En 1944, México asistió a Bretton Woods como invitado. En 2026, si no se mueve, llegará a un nuevo orden monetario como usuario. En finanzas, quien no controla la infraestructura, paga por usarla.
México hoy no tiene estrategia frente al yuan digital, las stablecoins ni Bitcoin. Su sistema financiero sigue anclado a la banca tradicional. SPEI es eficiente, instantáneo y opera 24/7, pero no es programable ni interoperable con activos digitales. CoDi no logró adopción masiva y la Ley Fintech de 2018 no contempla un escenario donde un usuario tenga dólares digitales en su celular fuera del sistema bancario.
El mundo ya migró y México sigue optimizando el sistema anterior. Las remesas lo evidencian: en 2025 superaron los 60,000 millones de dólares, con más del 95% provenientes de Estados Unidos. Hoy fluyen por bancos y remesadoras con comisiones de entre 3% y 6%, pero ya pueden liquidarse en stablecoins como USDC en segundos y a costos significativamente menores.
Ese cambio redefine quién controla el flujo de dinero hacia el país. De ahí emergen dos rieles. El primero es el dólar programable privado. Stablecoins como USDC o USDT, bajo regulación en evolución en Estados Unidos, están construyendo una nueva capa de pagos global con acceso directo para usuarios sin intermediación bancaria tradicional.
Si se permite el pago de rendimiento, pueden comportarse como cuentas de ahorro digitales. El usuario no solo resguarda valor, también obtiene retorno. Empresas como KAST y Coinbase ya integran custodia, pagos y liquidación en stablecoins y otros activos digitales, construyendo un sistema que compite directamente con la banca tradicional.
El mensaje es claro: el dólar digital, vía stablecoins, está reduciendo la dependencia de la banca como intermediario central. No es una mejora incremental, es un cambio en la arquitectura del sistema financiero.

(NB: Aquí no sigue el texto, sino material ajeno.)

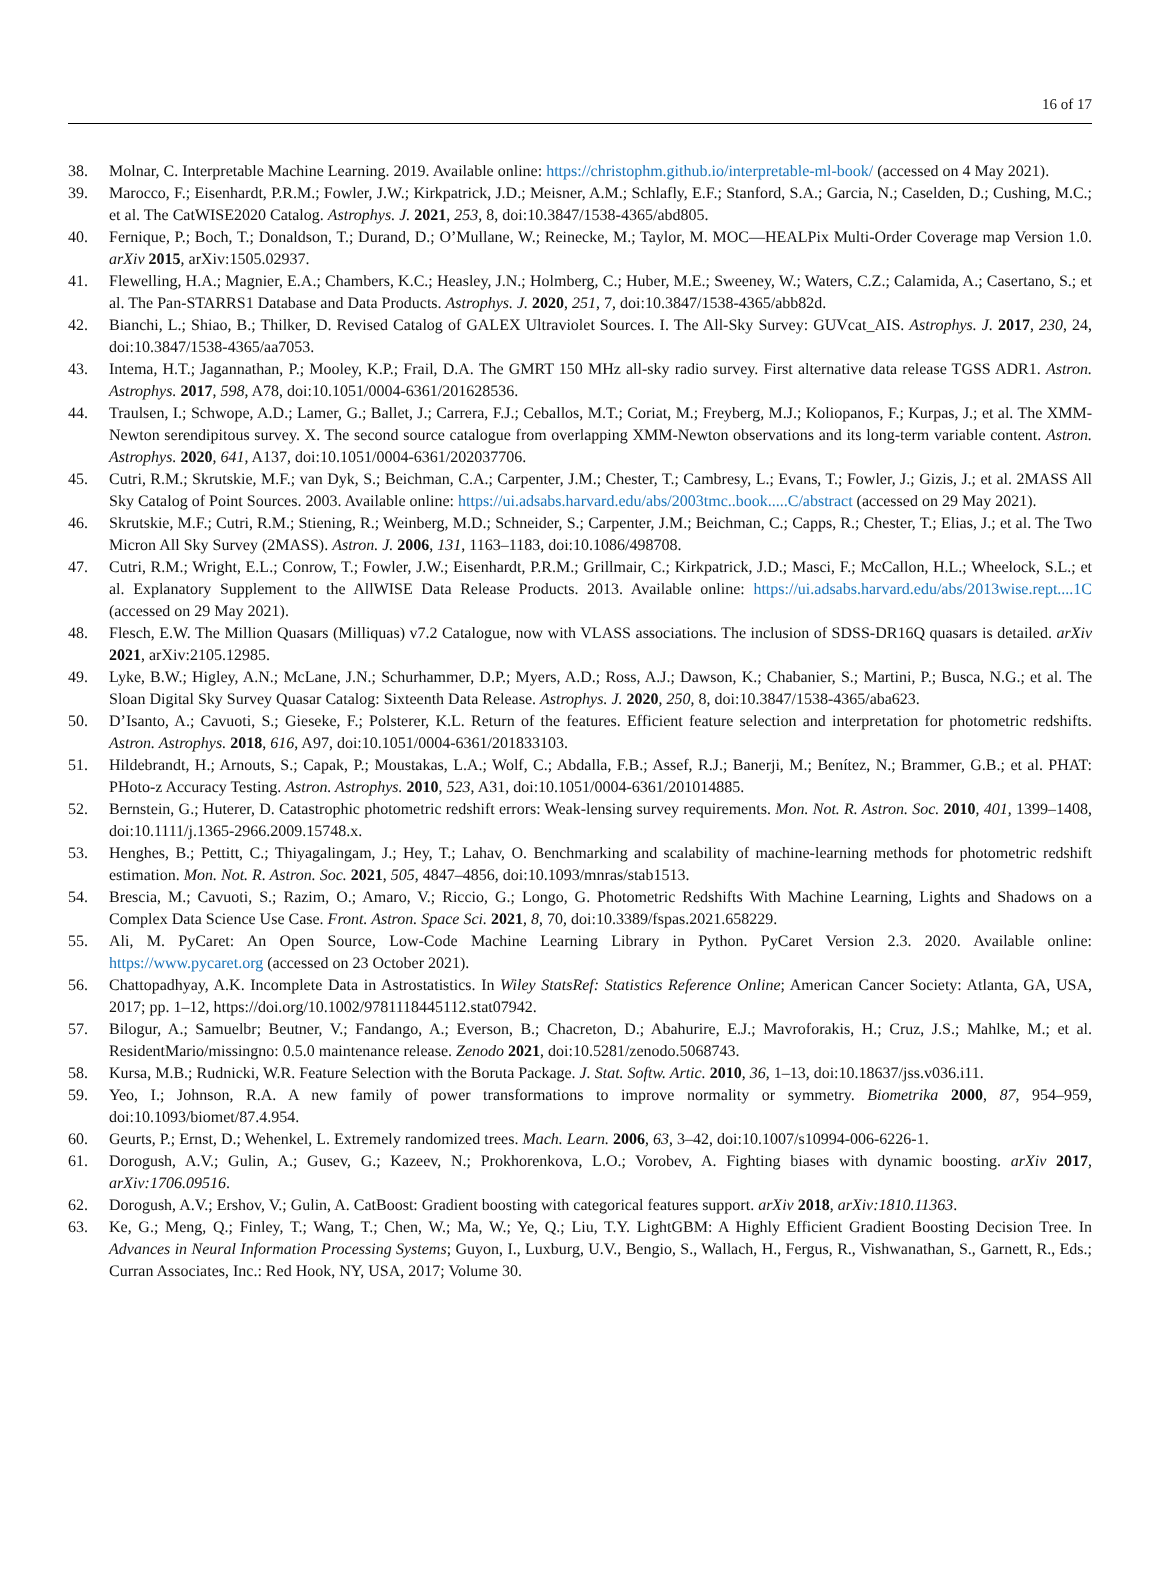16 of 17
38. Molnar, C. Interpretable Machine Learning. 2019. Available online: https://christophm.github.io/interpretable-ml-book/ (accessed on 4 May 2021).
39. Marocco, F.; Eisenhardt, P.R.M.; Fowler, J.W.; Kirkpatrick, J.D.; Meisner, A.M.; Schlafly, E.F.; Stanford, S.A.; Garcia, N.; Caselden, D.; Cushing, M.C.; et al. The CatWISE2020 Catalog. Astrophys. J. 2021, 253, 8, doi:10.3847/1538-4365/abd805.
40. Fernique, P.; Boch, T.; Donaldson, T.; Durand, D.; O’Mullane, W.; Reinecke, M.; Taylor, M. MOC—HEALPix Multi-Order Coverage map Version 1.0. arXiv 2015, arXiv:1505.02937.
41. Flewelling, H.A.; Magnier, E.A.; Chambers, K.C.; Heasley, J.N.; Holmberg, C.; Huber, M.E.; Sweeney, W.; Waters, C.Z.; Calamida, A.; Casertano, S.; et al. The Pan-STARRS1 Database and Data Products. Astrophys. J. 2020, 251, 7, doi:10.3847/1538-4365/abb82d.
42. Bianchi, L.; Shiao, B.; Thilker, D. Revised Catalog of GALEX Ultraviolet Sources. I. The All-Sky Survey: GUVcat_AIS. Astrophys. J. 2017, 230, 24, doi:10.3847/1538-4365/aa7053.
43. Intema, H.T.; Jagannathan, P.; Mooley, K.P.; Frail, D.A. The GMRT 150 MHz all-sky radio survey. First alternative data release TGSS ADR1. Astron. Astrophys. 2017, 598, A78, doi:10.1051/0004-6361/201628536.
44. Traulsen, I.; Schwope, A.D.; Lamer, G.; Ballet, J.; Carrera, F.J.; Ceballos, M.T.; Coriat, M.; Freyberg, M.J.; Koliopanos, F.; Kurpas, J.; et al. The XMM-Newton serendipitous survey. X. The second source catalogue from overlapping XMM-Newton observations and its long-term variable content. Astron. Astrophys. 2020, 641, A137, doi:10.1051/0004-6361/202037706.
45. Cutri, R.M.; Skrutskie, M.F.; van Dyk, S.; Beichman, C.A.; Carpenter, J.M.; Chester, T.; Cambresy, L.; Evans, T.; Fowler, J.; Gizis, J.; et al. 2MASS All Sky Catalog of Point Sources. 2003. Available online: https://ui.adsabs.harvard.edu/abs/2003tmc..book.....C/abstract (accessed on 29 May 2021).
46. Skrutskie, M.F.; Cutri, R.M.; Stiening, R.; Weinberg, M.D.; Schneider, S.; Carpenter, J.M.; Beichman, C.; Capps, R.; Chester, T.; Elias, J.; et al. The Two Micron All Sky Survey (2MASS). Astron. J. 2006, 131, 1163–1183, doi:10.1086/498708.
47. Cutri, R.M.; Wright, E.L.; Conrow, T.; Fowler, J.W.; Eisenhardt, P.R.M.; Grillmair, C.; Kirkpatrick, J.D.; Masci, F.; McCallon, H.L.; Wheelock, S.L.; et al. Explanatory Supplement to the AllWISE Data Release Products. 2013. Available online: https://ui.adsabs.harvard.edu/abs/2013wise.rept....1C (accessed on 29 May 2021).
48. Flesch, E.W. The Million Quasars (Milliquas) v7.2 Catalogue, now with VLASS associations. The inclusion of SDSS-DR16Q quasars is detailed. arXiv 2021, arXiv:2105.12985.
49. Lyke, B.W.; Higley, A.N.; McLane, J.N.; Schurhammer, D.P.; Myers, A.D.; Ross, A.J.; Dawson, K.; Chabanier, S.; Martini, P.; Busca, N.G.; et al. The Sloan Digital Sky Survey Quasar Catalog: Sixteenth Data Release. Astrophys. J. 2020, 250, 8, doi:10.3847/1538-4365/aba623.
50. D’Isanto, A.; Cavuoti, S.; Gieseke, F.; Polsterer, K.L. Return of the features. Efficient feature selection and interpretation for photometric redshifts. Astron. Astrophys. 2018, 616, A97, doi:10.1051/0004-6361/201833103.
51. Hildebrandt, H.; Arnouts, S.; Capak, P.; Moustakas, L.A.; Wolf, C.; Abdalla, F.B.; Assef, R.J.; Banerji, M.; Benítez, N.; Brammer, G.B.; et al. PHAT: PHoto-z Accuracy Testing. Astron. Astrophys. 2010, 523, A31, doi:10.1051/0004-6361/201014885.
52. Bernstein, G.; Huterer, D. Catastrophic photometric redshift errors: Weak-lensing survey requirements. Mon. Not. R. Astron. Soc. 2010, 401, 1399–1408, doi:10.1111/j.1365-2966.2009.15748.x.
53. Henghes, B.; Pettitt, C.; Thiyagalingam, J.; Hey, T.; Lahav, O. Benchmarking and scalability of machine-learning methods for photometric redshift estimation. Mon. Not. R. Astron. Soc. 2021, 505, 4847–4856, doi:10.1093/mnras/stab1513.
54. Brescia, M.; Cavuoti, S.; Razim, O.; Amaro, V.; Riccio, G.; Longo, G. Photometric Redshifts With Machine Learning, Lights and Shadows on a Complex Data Science Use Case. Front. Astron. Space Sci. 2021, 8, 70, doi:10.3389/fspas.2021.658229.
55. Ali, M. PyCaret: An Open Source, Low-Code Machine Learning Library in Python. PyCaret Version 2.3. 2020. Available online: https://www.pycaret.org (accessed on 23 October 2021).
56. Chattopadhyay, A.K. Incomplete Data in Astrostatistics. In Wiley StatsRef: Statistics Reference Online; American Cancer Society: Atlanta, GA, USA, 2017; pp. 1–12, https://doi.org/10.1002/9781118445112.stat07942.
57. Bilogur, A.; Samuelbr; Beutner, V.; Fandango, A.; Everson, B.; Chacreton, D.; Abahurire, E.J.; Mavroforakis, H.; Cruz, J.S.; Mahlke, M.; et al. ResidentMario/missingno: 0.5.0 maintenance release. Zenodo 2021, doi:10.5281/zenodo.5068743.
58. Kursa, M.B.; Rudnicki, W.R. Feature Selection with the Boruta Package. J. Stat. Softw. Artic. 2010, 36, 1–13, doi:10.18637/jss.v036.i11.
59. Yeo, I.; Johnson, R.A. A new family of power transformations to improve normality or symmetry. Biometrika 2000, 87, 954–959, doi:10.1093/biomet/87.4.954.
60. Geurts, P.; Ernst, D.; Wehenkel, L. Extremely randomized trees. Mach. Learn. 2006, 63, 3–42, doi:10.1007/s10994-006-6226-1.
61. Dorogush, A.V.; Gulin, A.; Gusev, G.; Kazeev, N.; Prokhorenkova, L.O.; Vorobev, A. Fighting biases with dynamic boosting. arXiv 2017, arXiv:1706.09516.
62. Dorogush, A.V.; Ershov, V.; Gulin, A. CatBoost: Gradient boosting with categorical features support. arXiv 2018, arXiv:1810.11363.
63. Ke, G.; Meng, Q.; Finley, T.; Wang, T.; Chen, W.; Ma, W.; Ye, Q.; Liu, T.Y. LightGBM: A Highly Efficient Gradient Boosting Decision Tree. In Advances in Neural Information Processing Systems; Guyon, I., Luxburg, U.V., Bengio, S., Wallach, H., Fergus, R., Vishwanathan, S., Garnett, R., Eds.; Curran Associates, Inc.: Red Hook, NY, USA, 2017; Volume 30.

En contraste, el segundo riel es el yuan digital, el e-CNY, que China impulsa como instrumento de control y soberanía financiera.
Con más de 200 millones de billeteras, el e-CNY forma parte de la Ruta de la Seda Digital. Facilita ciertos pagos fuera de SWIFT y del sistema dominado por el dólar. Incluso con nearshoring, algunos eslabones vinculados a Asia podrían explorar esquemas de liquidación en yuan digital.
Si la integración con proveedores asiáticos se profundiza, estos mecanismos podrían ampliarse en segmentos específicos. El cambio no sería abrupto, sino gradual. En ese contexto, si México no actúa, podría perder control sobre variables clave del sistema financiero, la política monetaria, la recaudación y la soberanía económica.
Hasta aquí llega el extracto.